A atleta criticou a federação bielorrussa de atletismo depois de esta a ter inscrito numa corrida de estafetas sem a ter avisado. Tsimanouskaya não se tinha preparado nem treinado para as provas de 4x400 metros.
Depois disto, foi ordenada a voltar para a Bielorrússia e, através das redes sociais, denunciou temer pela sua vida. Vários países se ofereceram para acolher a atleta, que acabou por receber um visto humanitário da Polónia e foi levada para a embaixada deste país em Tóquio.
Tsimanouskaya foi uma das duas mil figuras públicas desportivas a assinar uma carta aberta contra Lukashenko, exigindo novas eleições e a libertação de presos políticos.
Antes dos Jogos Olímpicos, Lukashenko já tinha avisado que esperava resultados em Tóquio. “Se voltarem sem nada, é melhor não voltarem”, referiu.

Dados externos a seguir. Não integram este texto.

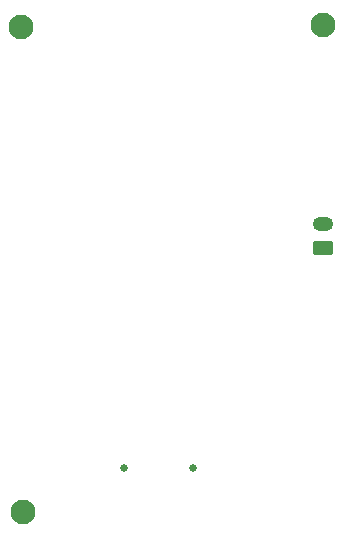
<source format=gbr>
%TF.GenerationSoftware,KiCad,Pcbnew,8.0.8-8.0.8-0~ubuntu24.04.1*%
%TF.CreationDate,2025-08-02T17:34:14-04:00*%
%TF.ProjectId,electronics,656c6563-7472-46f6-9e69-63732e6b6963,rev?*%
%TF.SameCoordinates,Original*%
%TF.FileFunction,Soldermask,Bot*%
%TF.FilePolarity,Negative*%
%FSLAX46Y46*%
G04 Gerber Fmt 4.6, Leading zero omitted, Abs format (unit mm)*
G04 Created by KiCad (PCBNEW 8.0.8-8.0.8-0~ubuntu24.04.1) date 2025-08-02 17:34:14*
%MOMM*%
%LPD*%
G01*
G04 APERTURE LIST*
G04 Aperture macros list*
%AMRoundRect*
0 Rectangle with rounded corners*
0 $1 Rounding radius*
0 $2 $3 $4 $5 $6 $7 $8 $9 X,Y pos of 4 corners*
0 Add a 4 corners polygon primitive as box body*
4,1,4,$2,$3,$4,$5,$6,$7,$8,$9,$2,$3,0*
0 Add four circle primitives for the rounded corners*
1,1,$1+$1,$2,$3*
1,1,$1+$1,$4,$5*
1,1,$1+$1,$6,$7*
1,1,$1+$1,$8,$9*
0 Add four rect primitives between the rounded corners*
20,1,$1+$1,$2,$3,$4,$5,0*
20,1,$1+$1,$4,$5,$6,$7,0*
20,1,$1+$1,$6,$7,$8,$9,0*
20,1,$1+$1,$8,$9,$2,$3,0*%
G04 Aperture macros list end*
%ADD10C,2.100000*%
%ADD11C,0.650000*%
%ADD12RoundRect,0.250000X0.625000X-0.350000X0.625000X0.350000X-0.625000X0.350000X-0.625000X-0.350000X0*%
%ADD13O,1.750000X1.200000*%
G04 APERTURE END LIST*
D10*
%TO.C,REF\u002A\u002A*%
X130680000Y-116550000D03*
%TD*%
%TO.C,REF\u002A\u002A*%
X156100000Y-75340000D03*
%TD*%
%TO.C,REF\u002A\u002A*%
X130480000Y-75520000D03*
%TD*%
D11*
%TO.C,J1*%
X139260000Y-112820000D03*
X145040000Y-112820000D03*
%TD*%
D12*
%TO.C,BT1*%
X156060000Y-94220000D03*
D13*
X156060000Y-92220000D03*
%TD*%
M02*

</source>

Lukashenko e o seu filho, Viktor, estão proibidos de participar em eventos olímpicos por perseguirem os atletas bielorrussos devido às suas convicções políticas.
Ativista bielorrusso é encontrado morto em Kiev
O ativista Vitaly Shishov, responsável pela organização não-governamental Casa da Bielorrússia na Ucrânia, foi encontrado enforcado num parque em Kiev, de acordo com o jornal Público.
O alerta foi dado pelo seu companheiro, esta segunda-feira, já que Shishov não tinha regressado da sua habitual corrida matinal.
A polícia local, em comunicado, referiu que “o cidadão bielorrusso Vitaly Shishov, desaparecido, ontem (segunda-feira) em Kiev, foi encontrado hoje enforcado num dos parques de Kiev”, acrescentando que “a polícia abriu um processo penal ao abrigo do Artigo 115 do Código Penal da Ucrânia (homicídio premeditado) e verificará todas as versões possíveis, incluindo a de homicídio apresentado como suicídio”.
O centro de direitos humanos bielorrusso Viasna informou que Shishov se tinha queixado de estar a ser perseguido por “estrangeiros” enquanto realizava as suas corridas matinais.